__GOAL OF THE EXERCISE__:
Beginning at the top of the entries below, retype each line exactly until the line containing "Clear Direction. From Diagnosis to Care." has been written out; include no pictures and no later lines.

__INPUT RECORDS__:
________________________________________

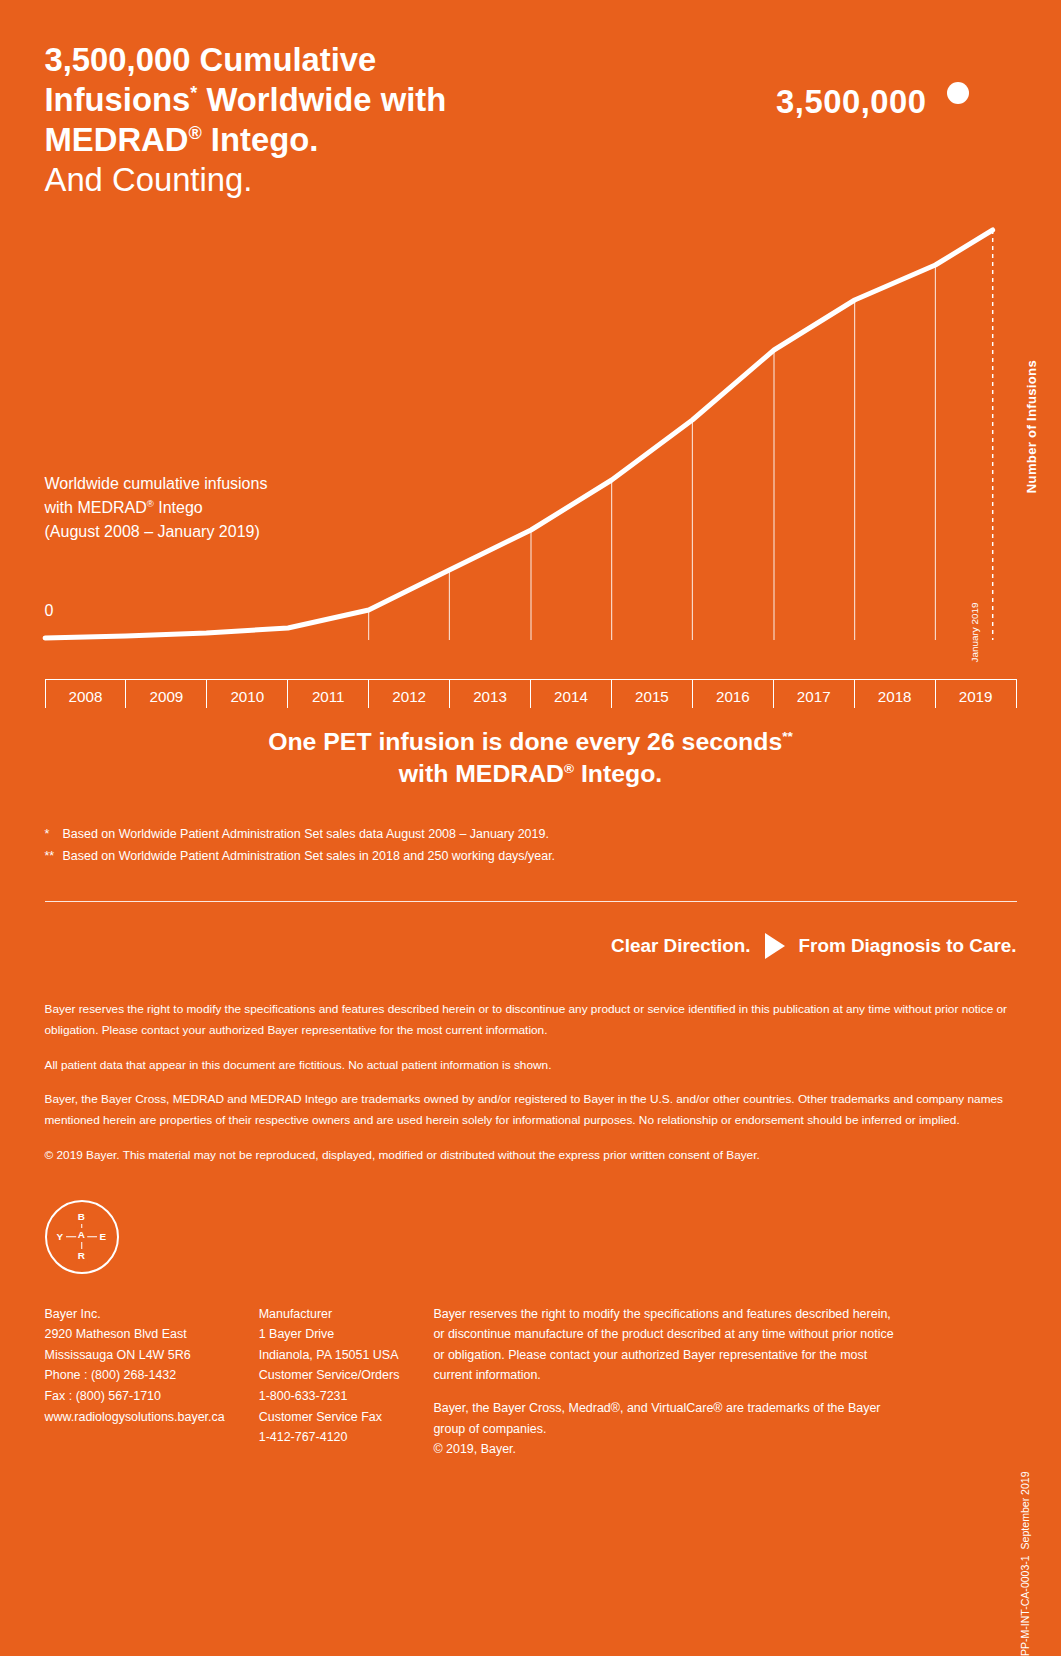3,500,000 Cumulative Infusions* Worldwide with MEDRAD® Intego.
And Counting.
3,500,000
Number of Infusions January 2019
Worldwide cumulative infusions
with MEDRAD® Intego
(August 2008 – January 2019)
0
200820092010201120122013201420152016201720182019
One PET infusion is done every 26 seconds**
with MEDRAD® Intego.
*Based on Worldwide Patient Administration Set sales data August 2008 – January 2019.
**Based on Worldwide Patient Administration Set sales in 2018 and 250 working days/year.
Clear Direction. From Diagnosis to Care.
Bayer reserves the right to modify the specifications and features described herein or to discontinue any product or service identified in this publication at any time without prior notice or obligation. Please contact your authorized Bayer representative for the most current information.
All patient data that appear in this document are fictitious. No actual patient information is shown.
Bayer, the Bayer Cross, MEDRAD and MEDRAD Intego are trademarks owned by and/or registered to Bayer in the U.S. and/or other countries. Other trademarks and company names mentioned herein are properties of their respective owners and are used herein solely for informational purposes. No relationship or endorsement should be inferred or implied.
© 2019 Bayer. This material may not be reproduced, displayed, modified or distributed without the express prior written consent of Bayer.
B A Y E R
Bayer Inc.
2920 Matheson Blvd East
Mississauga ON L4W 5R6
Phone : (800) 268-1432
Fax : (800) 567-1710
www.radiologysolutions.bayer.ca
Manufacturer
1 Bayer Drive
Indianola, PA 15051 USA
Customer Service/Orders
1-800-633-7231
Customer Service Fax
1-412-767-4120
Bayer reserves the right to modify the specifications and features described herein, or discontinue manufacture of the product described at any time without prior notice or obligation. Please contact your authorized Bayer representative for the most current information.
Bayer, the Bayer Cross, Medrad®, and VirtualCare® are trademarks of the Bayer group of companies.
© 2019, Bayer.
PP-M-INT-CA-0003-1 September 2019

________________________________________

__SOLUTION FOR THIS TASK__:
3,500,000 Cumulative Infusions* Worldwide with MEDRAD® Intego.
And Counting.
3,500,000
Number of Infusions January 2019
Worldwide cumulative infusions
with MEDRAD® Intego
(August 2008 – January 2019)
0
200820092010201120122013201420152016201720182019
One PET infusion is done every 26 seconds**
with MEDRAD® Intego.
*Based on Worldwide Patient Administration Set sales data August 2008 – January 2019.
**Based on Worldwide Patient Administration Set sales in 2018 and 250 working days/year.
Clear Direction. From Diagnosis to Care.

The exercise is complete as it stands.